Ноги уже не держали, и я прислонилась к березе.
- А храм… вы… поставили… на его могиле? – Ни один вопрос, ни одно знание ничего не могли изменить, теперь я это понимала. Но все-таки спросила.
И Святогоровна понимала, потому ответила:
- Мы с сестрами его ставили, а вильни гмурские помогали. Давнешенько это было… – Ее лицо посветлело, глаза засияли. – Первый храм нового мира, Спасителем у смерти выкупленного…
И как полагается, новый мир вырос на костях старого.
- …грехи прежние потопом смыло, и Правда утвердилась. Леса наново выросли, зверями заполнились. Небо заполнилось птицами, болота – гадами земными, а города – людьми. И стало все по воле Вышнего Бога, как прежде всех век заповедано.
- А Лазарь? – Меня мутило от безнадежности. В самом деле, чего стоит жизнь одного человека по сравнению с целым миром? Мир развернется во всем своем величие, а человек – ничтожен.
Святогоровна кивнула, глядя на меня с жалостью и пониманием. И от этого становилось еще тошнее.
- Не бывает новой жизни с долгами старыми. Что Явь, что Навь – Правды никто не избегнет.
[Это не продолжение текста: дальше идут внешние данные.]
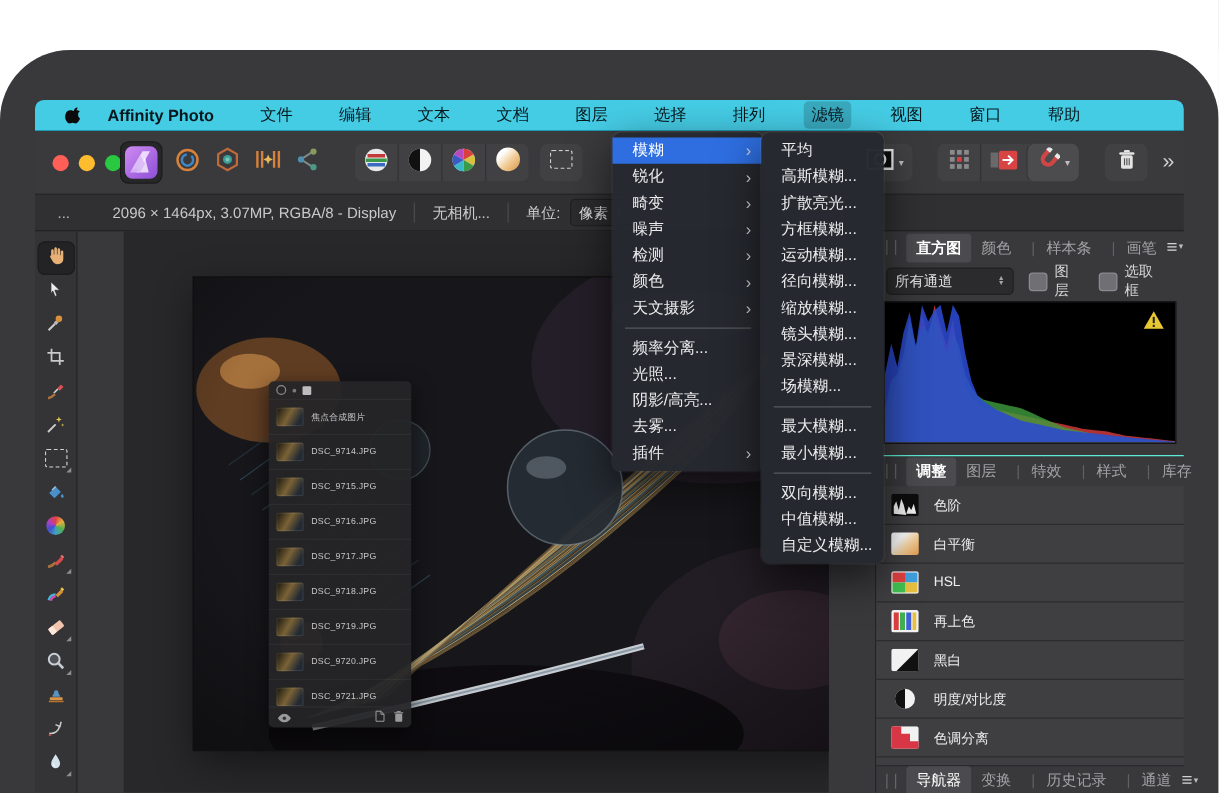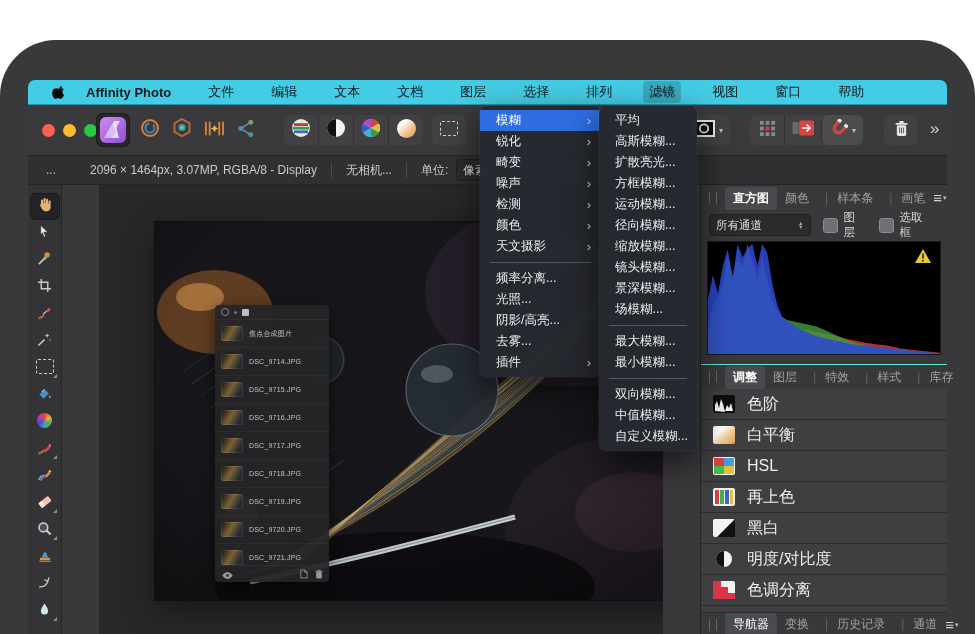"模糊" .menus-layer { left: 28px -> 38px }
Ведомо было нам, что придет человек на могилу отца нашего, дабы долг Нави отдать, а до той поры новому миру не быть, и кресту на храме не стоять. О том, кто это будет, мы не ведали, потому закрыли и храм, и город – пешему не пройти, конному не проехать, птице не пролететь, зверю не прорыскать. А кому назначено, все одно явится, и огонь, и камень, и чары минует.
Она зашла за ясень и вдруг показалась уже наверху, на крыльце избушки, такой крохотной, совершенно не подходящей для нее, древней и гордой силы, для девы, о красоте которой когда-то трубил весь свет.
Я закрыла глаза. В самом деле, разве я могла это понять?
- И вы…
- И я несу то, что Вышним отмеряно. Жребий свой сама выбирала и иного не желаю. И тебе говорю – смирись. В том, что со змеем случилось, ни правды, ни вины твоей нет. Не ты его закляла, не тебе заклятье снимать.
- А кому?
- Найдется, кому, коли будет на то Божья воля.
- А я…
- А ты не печалься. Ступай себе с Богом…
Ясень заскрипел громко, надсадно, заглушая все слова.
Я открыла глаза. Он стоял, как прежде, закрывая собой темное озерцо и круглую поляну. Но избушки на нем больше не было. И жемчужный свет исчез, сменившись белым искристым блеском залитого солнцем снега. Нетронутые сугробы вокруг были высокими, гладкими, чистыми, и мои следы между ними смотрелись одиноко и сиротливо.